In it, he notes that BC has one of the best collections of health data anywhere in the world and that, data mining these records could yield patterns - like longitudinal adverse affects when drugs are combined or the correlations between diseases - that could save billions as well as improve health care outcomes.
He recommends that the province find ways to share this data with researchers and academics in ways that ensure the privacy of individuals are preserved. While I agree with the idea, one thing we've learned in the last 5 years is that, as good as academics are, the wider public is often much better in identifying patterns in large data sets. So I think we should think bolder. Much, much bolder.
Two years ago California based Heritage Provider Network, a company that runs hospitals, launched a $3 Million predictive health contest that will reward the team who, in three years, creates the algorithm that best predicts how many days a patient will spend in a hospital in the next year. Heritage believes that armed with such an algorithm, they can create strategies to reach patients before emergencies occur and thus reduce the number of hospital stays. As they put it: "This will result in increasing the health of patients while decreasing the cost of care."
Of course, the algorithm that Heritage acquires through this contest will be proprietary. They will own it and I can choose who to share it with. But a similar contest run by BC (or say, the VA in the United States) could create a public asset. Why would we care if others made their healthcare system more efficient, as long as we got to as well. We could create a public good, as opposed to Heritage's private asset. More importantly, we need not offer a prize of $3 million dollars. Several contests with prizes of $10,000 would likely yield a number of exciting results. Thus for very little money with might help revolutionize BC, and possibly Canada's and even the world's healthcare systems. It is an exciting opportunity.
Of course, the big concern in all of this is privacy. The Globe and Mail featured an article in response to Hansen's oped (shockingly but unsurprisingly, it failed to link back to - why do newspaper behave that way?) that focused heavily on the privacy concerns but was pretty vague about the details. At no point was a specific concern by the privacy commissioner raised or cited. For example, the article could have talked about the real concern in this space, what is called de-anonymization. This is when an analyst can take records - like health records - that have been anonymized to protect individual's identity and use alternative sources to figure out who's records belong to who. In the cases where this occurs it is usually only only a handful of people whose records are identified, but even such limited de-anonymization is unacceptable.
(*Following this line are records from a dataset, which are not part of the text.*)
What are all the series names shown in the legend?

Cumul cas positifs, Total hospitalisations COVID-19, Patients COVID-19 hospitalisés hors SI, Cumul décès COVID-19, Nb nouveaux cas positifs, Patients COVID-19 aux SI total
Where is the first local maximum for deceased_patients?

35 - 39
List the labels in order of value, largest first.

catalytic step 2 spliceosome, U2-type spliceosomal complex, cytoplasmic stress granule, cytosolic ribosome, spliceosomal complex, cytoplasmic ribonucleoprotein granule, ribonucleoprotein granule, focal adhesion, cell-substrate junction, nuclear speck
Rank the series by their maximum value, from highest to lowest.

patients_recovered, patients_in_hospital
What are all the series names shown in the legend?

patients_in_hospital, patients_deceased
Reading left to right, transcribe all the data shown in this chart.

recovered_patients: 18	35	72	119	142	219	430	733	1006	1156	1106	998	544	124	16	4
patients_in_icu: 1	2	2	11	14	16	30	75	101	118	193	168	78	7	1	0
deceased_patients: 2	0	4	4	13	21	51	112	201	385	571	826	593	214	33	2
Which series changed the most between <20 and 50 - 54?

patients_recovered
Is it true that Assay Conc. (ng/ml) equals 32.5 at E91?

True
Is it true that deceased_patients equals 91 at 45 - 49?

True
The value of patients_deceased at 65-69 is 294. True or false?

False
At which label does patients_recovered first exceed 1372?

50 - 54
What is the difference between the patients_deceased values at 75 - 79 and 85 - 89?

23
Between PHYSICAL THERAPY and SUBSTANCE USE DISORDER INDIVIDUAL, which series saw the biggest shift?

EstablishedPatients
As far as I can tell, no one has de-anonymized the Heritage Health Prize data. But we can take even more precautions. I recently connected with Rob James - a local epidemiologist who is excited about how opening up anonymized health care records could save lives and money. He shared with me an approach taking by the US census bureau which is even more radical than de-anonymization. As outlined in this (highly technical) research paper by Jennifer C. Huckett and Michael D. Larsen, the approach involves creating a parallel data set that has none of the features of the original but maintains all the relationships between the data points. Since it is the relationships, not the data, that is often important a great deal of research can take place with much lower risks. As Rob points out, there is a reasonably mature academic literature on these types of privacy protecting strategies.
The simple fact is, healthcare spending in Canada is on the rise. In many provinces it will eclipse 50% of all spending in the next few years. This path is unsustainable. Spending in the US is even worse. We need to get smarter and more efficient. Data mining is perhaps the most straightforward and accessible strategy at our disposal.
So the question is this: does BC want to be a leader in healthcare research and outcomes in an area the whole world is going to be interested in? The foundation - creating a high value data set - is already in place. The unknown is if can we foster a policy infrastructure and public mandate that allows us to think and act in big ways. It would be great if government officials, the privacy commissioner and some civil liberties representatives started to dialogue to find some common ground. The benefits to British Columbians - and potentially to a much wider population - could be enormous, both in money and, more importantly, lives, saved.